Where does the ROI usually come from first?
Productivity and deflection. Fewer escalations to experts, shorter handle times, and less rework from incorrect answers. Drafting customer communications is often one of the quickest wins.
What’s the biggest failure mode?
Bad content and weak governance.
If your documents are outdated, contradictory, or poorly structured, the copilot will expose that mess faster than any audit. Fixing the knowledge layer is not optional.
Is this relevant beyond customer service?
Yes. The same pattern applies to:
- Claims operations (coverage questions, process guidance, customer updates)
- Underwriting support (appetite rules, document interpretation, referral prep)
- Broker and agent support desks (product Q&A, endorsements, exceptions)
Internal AI is the connective tissue across these functions.
What BPCE’s case study signals for AI in Insurance in 2026
Within the broader AI in Insurance series, BPCE Assurances’ implementation is a reminder that the biggest wins often happen behind the scenes.

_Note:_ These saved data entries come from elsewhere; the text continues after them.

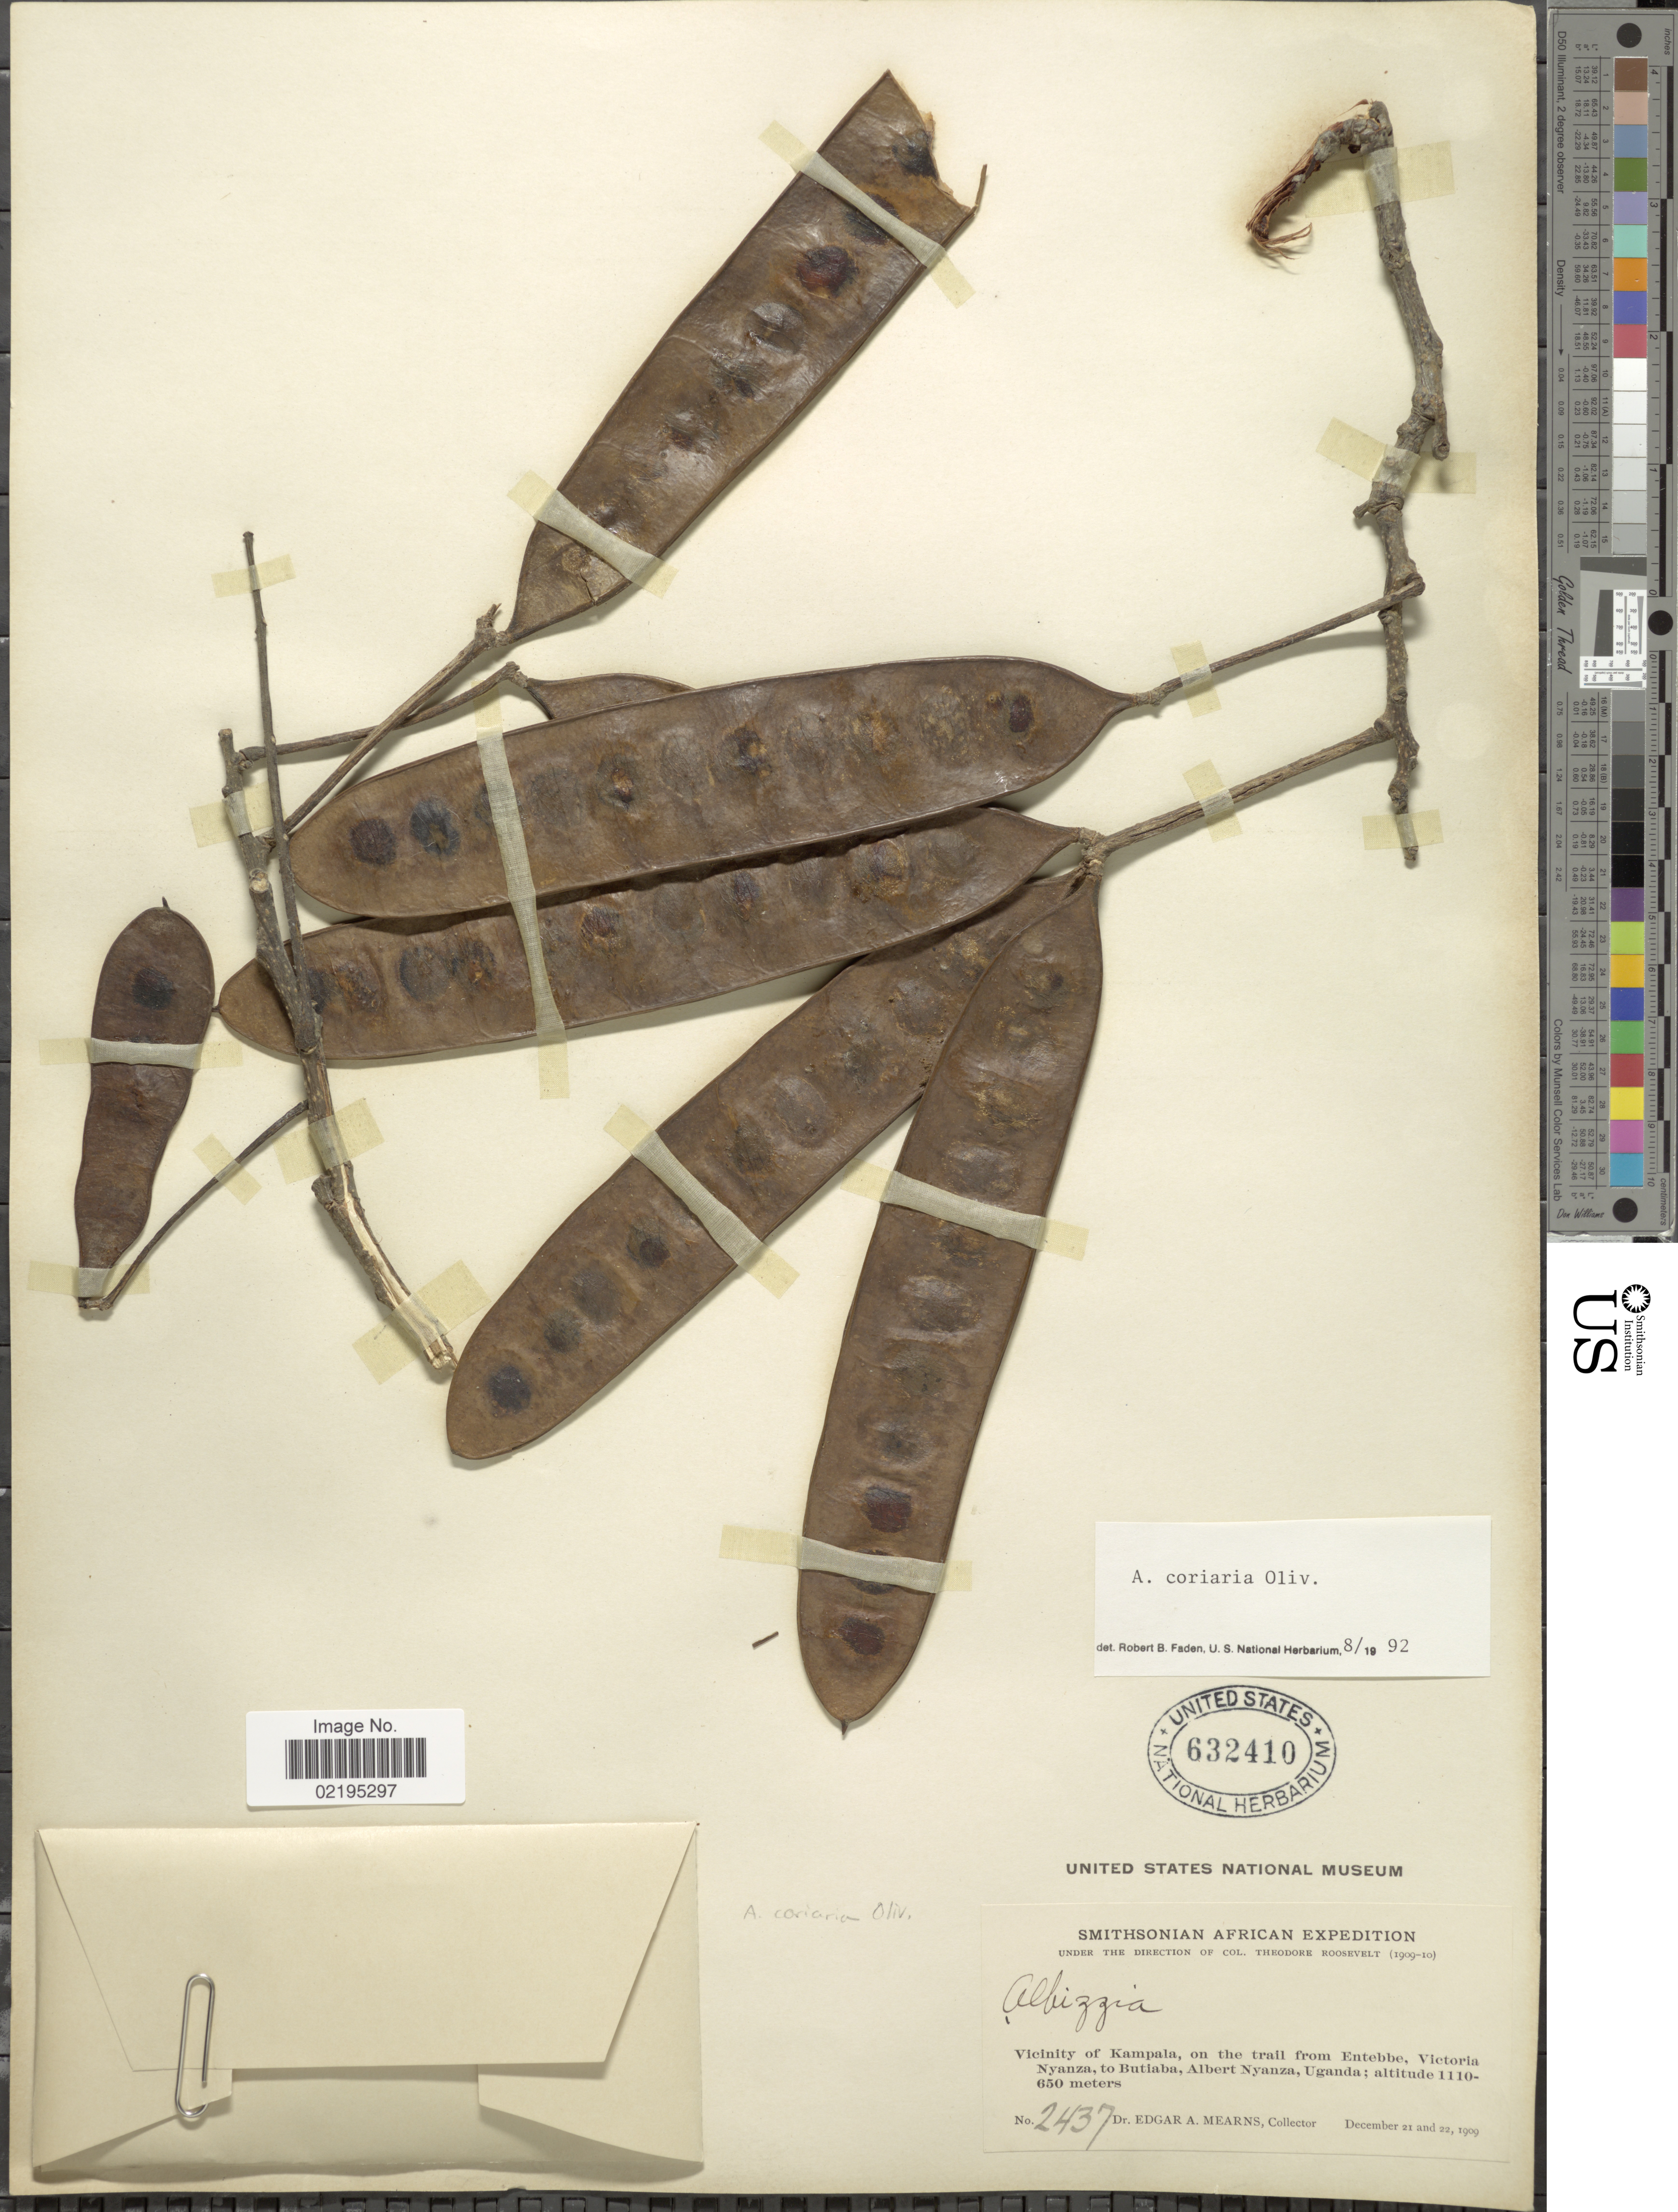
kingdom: Plantae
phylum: Tracheophyta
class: Magnoliopsida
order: Fabales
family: Fabaceae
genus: Albizia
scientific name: Albizia coriaria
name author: Oliv. ex Welw.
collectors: E. A. Mearns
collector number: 2437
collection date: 1909-12-21/1909-12-22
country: Kenya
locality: Vicinity of Kampala, on the trail from Entebbe, Victoria Nyanza, to Butiaba, Albert Nyanza, Uganda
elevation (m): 650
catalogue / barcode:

Customer-facing automation is visible, but internal copilots are what make service reliably good—especially during peak periods like year-end.
If you’re considering generative AI for insurance operations, I’d take a strong stance on this: don’t start with a public chatbot. Start with your employees. When teams can answer confidently, customers feel the difference immediately.
A good next step is to map your top 25 inquiry types and identify where time is lost: document searches, policy admin navigation, drafting, or escalations. That map becomes your copilot backlog.
The forward-looking question I’d ask your leadership team heading into 2026 is simple: Are we building AI that impresses customers for a minute—or AI that helps employees deliver excellence all year?